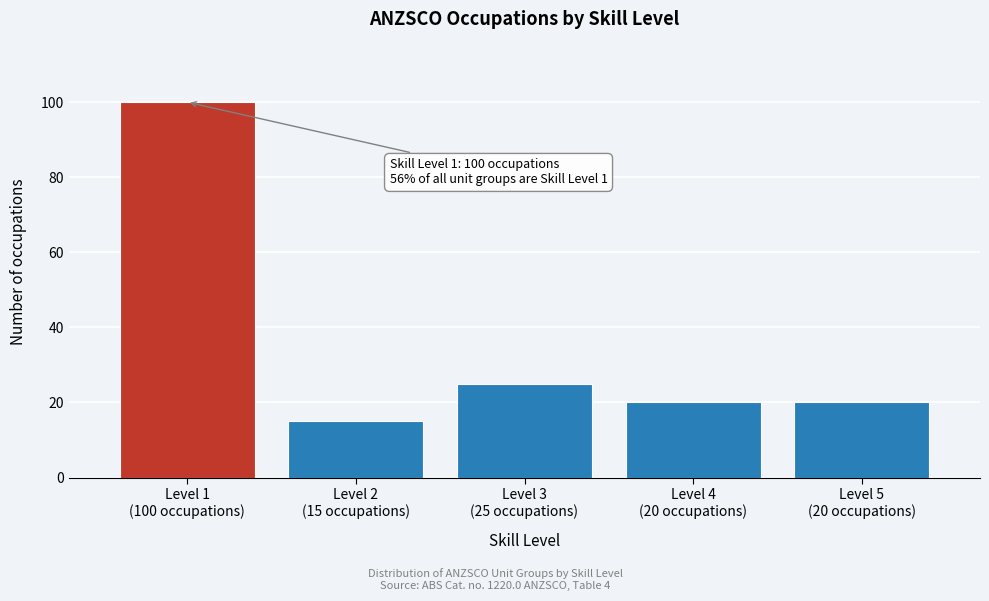

Reading left to right, what are all the values shown in this chart?

100	15	25	20	20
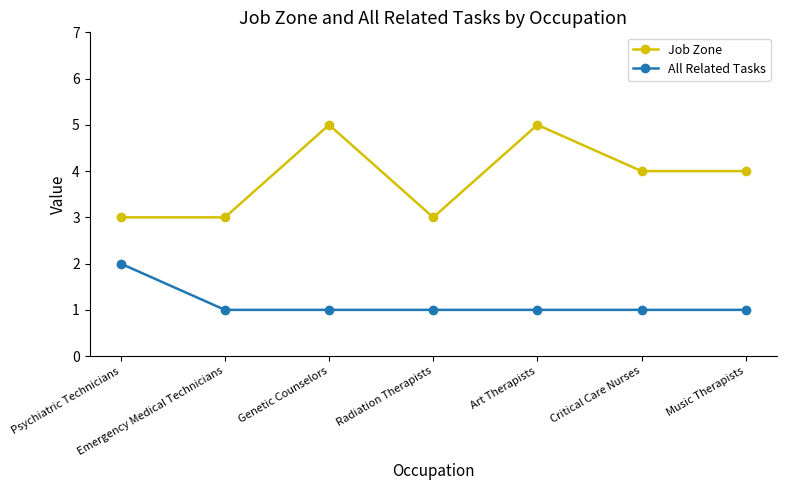

What is the total value across all series at Radiation Therapists?

4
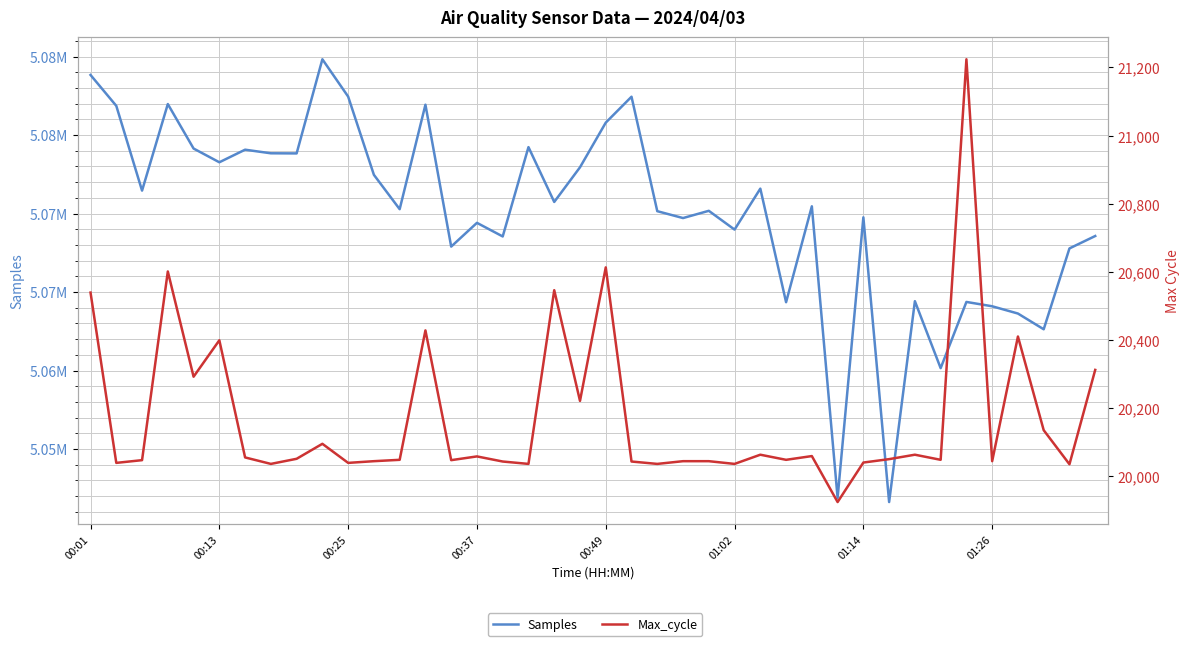

How many series are shown in this chart?

2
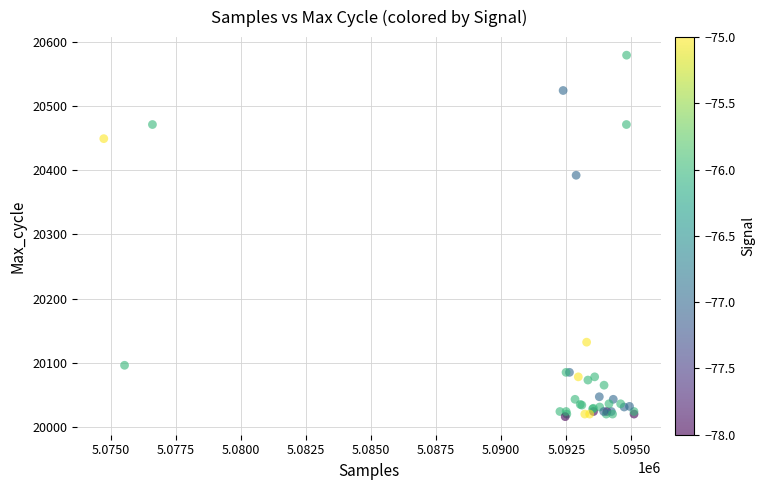

What Y value in the scatter plot is closest to 20297?

20392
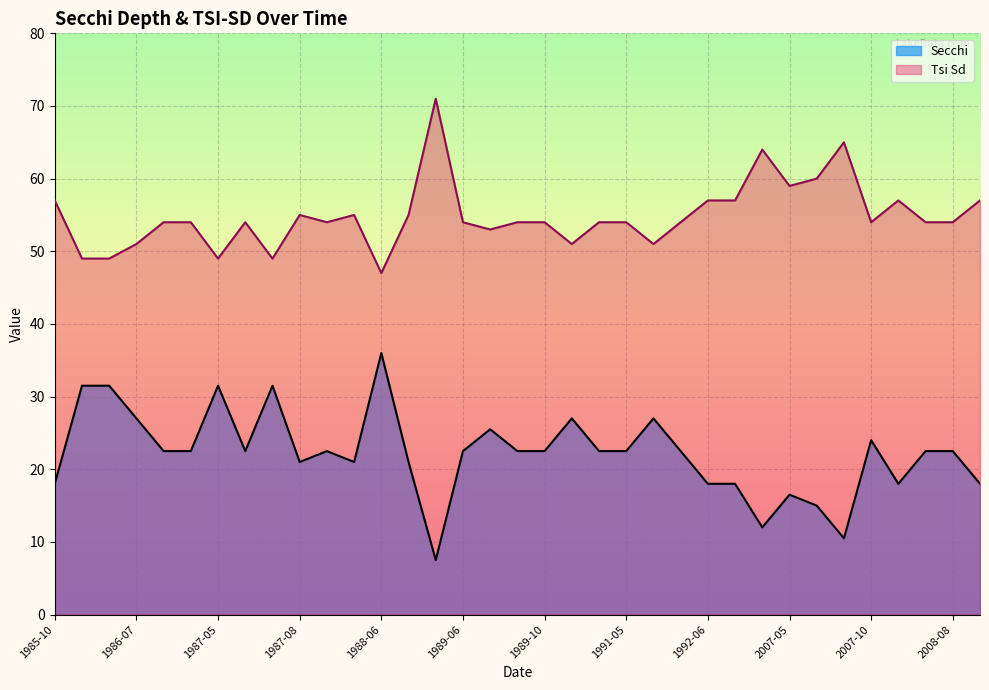

Is it true that Secchi equals 21.0 at 1987-10?

True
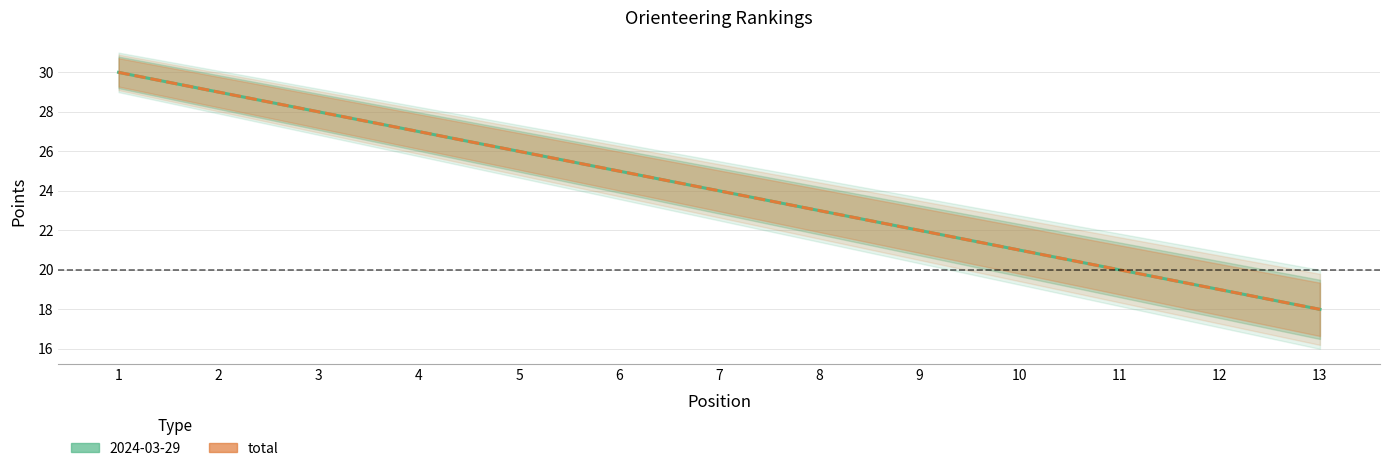

Reading left to right, what are all the values shown in this chart?

30	29	28	27	26	25	24	23	22	21	20	19	18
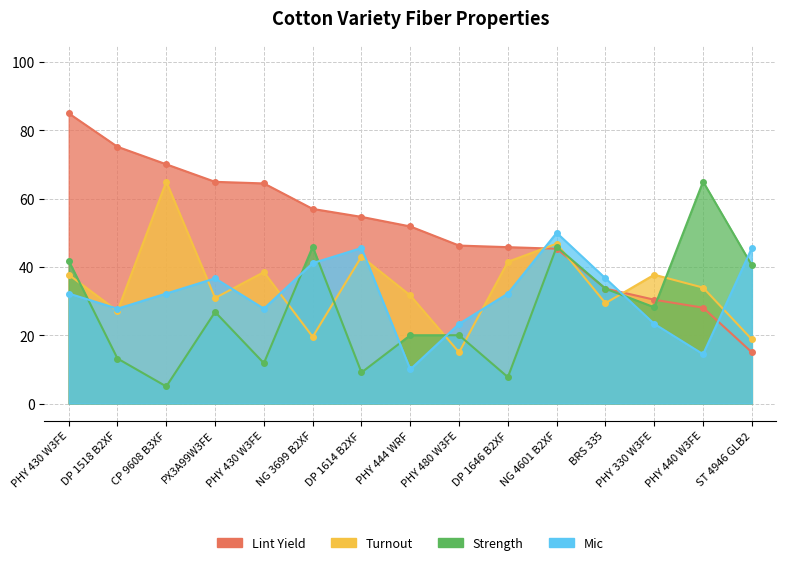

True or false: Mic has more than 2 interior local peaks.

True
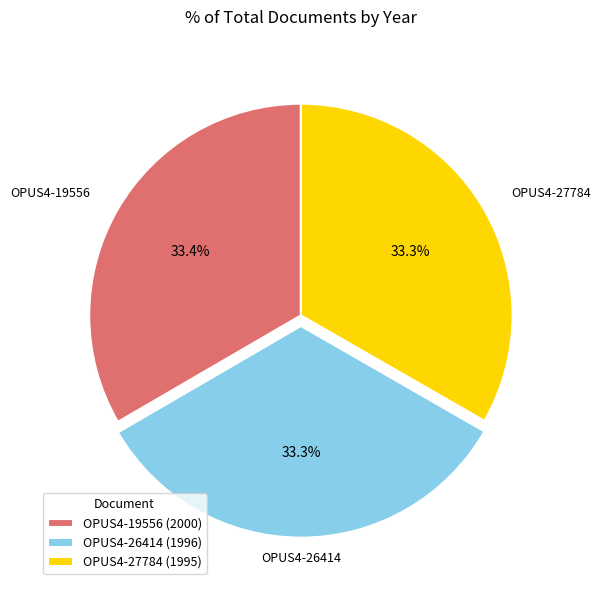

How much of the chart is everything except OPUS4-27784 (1995)?

66.7%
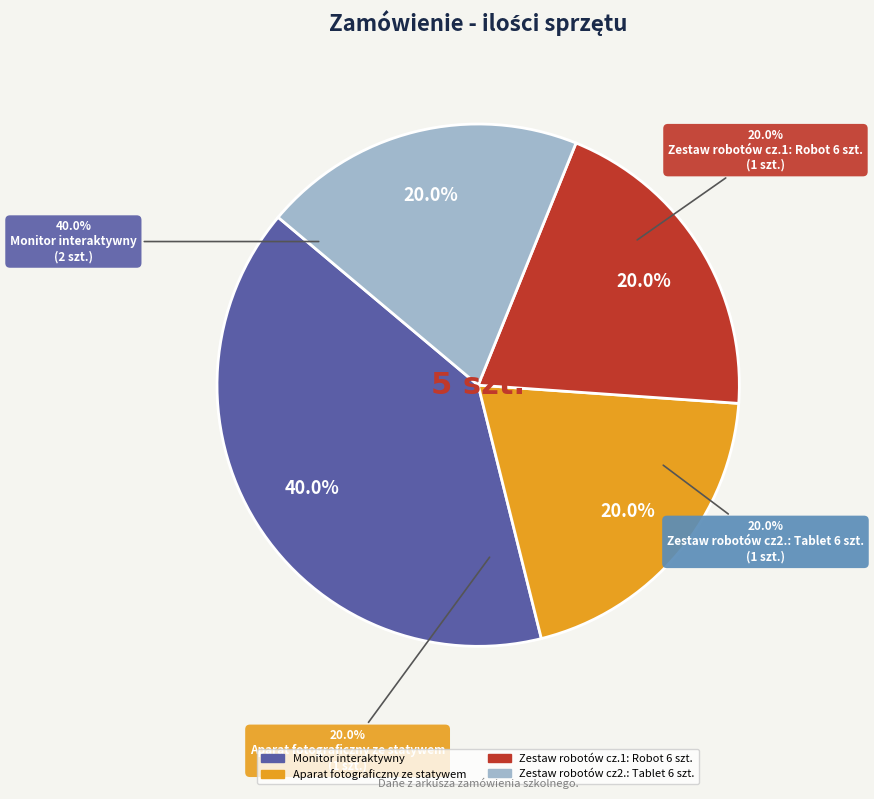

To the nearest percent, what portion does Zestaw robotów cz.1: Robot 6 szt. represent?

20%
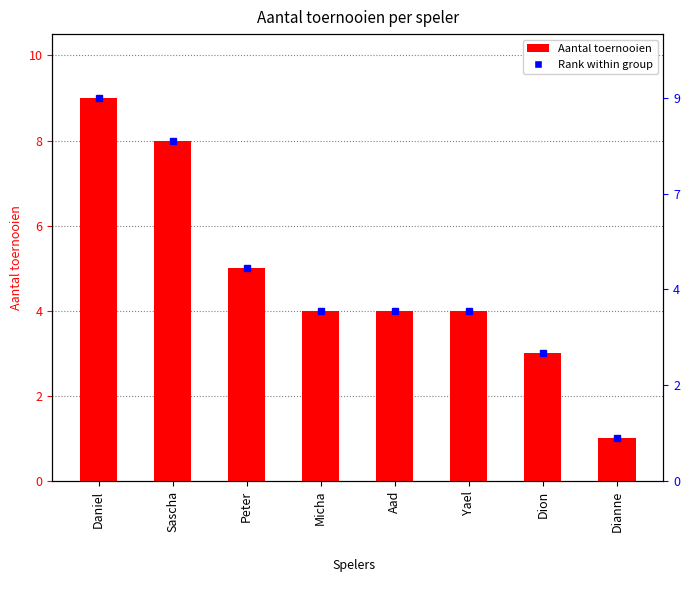

Reading left to right, transcribe all the data shown in this chart.

Daniel=9	Sascha=8	Peter=5	Micha=4	Aad=4	Yael=4	Dion=3	Dianne=1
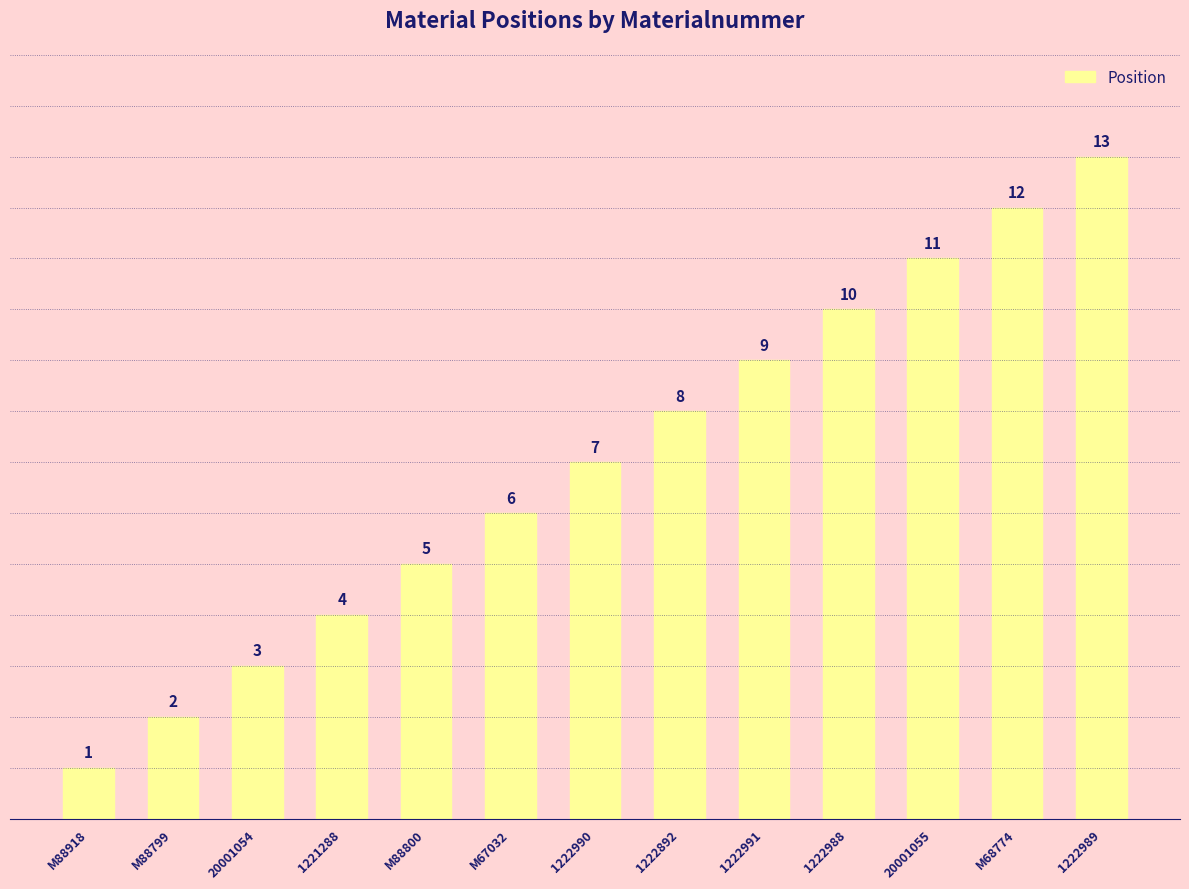

What is the label of the 5th bar from the left?

M88800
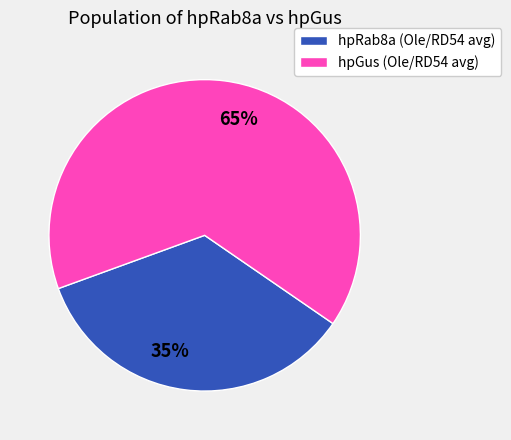

Rank the categories by value from lowest to highest.

hpRab8a (Ole/RD54 avg), hpGus (Ole/RD54 avg)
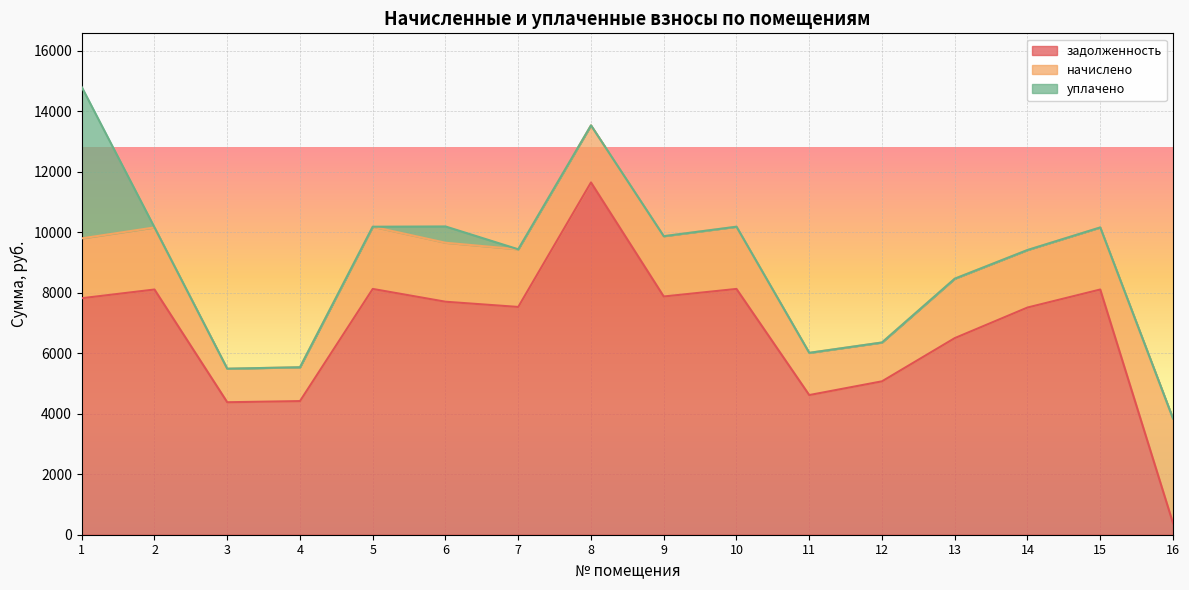

Is it true that уплачено equals -1940.3 at 7?

False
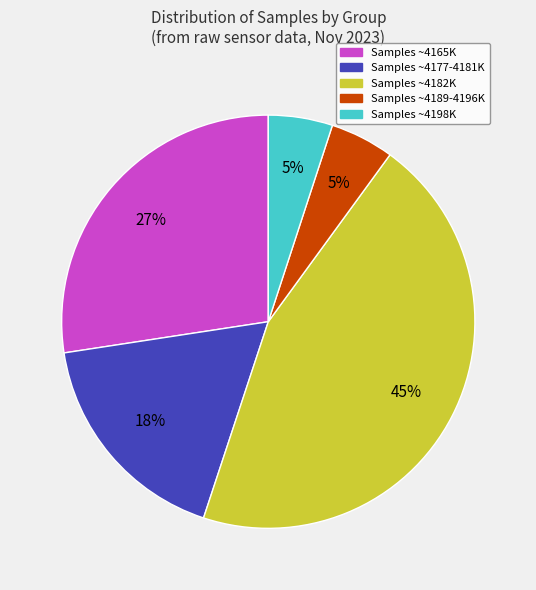

The Samples ~4198K slice represents 1% of the pie. True or false?

False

- What to produce -
From the items above, copy out each line that contains the word "this".

- Your response -
Reading left to right, what are all the values shown in this chart?
How many series are shown in this chart?
Reading left to right, what are all the values shown in this chart?
Reading left to right, transcribe all the data shown in this chart.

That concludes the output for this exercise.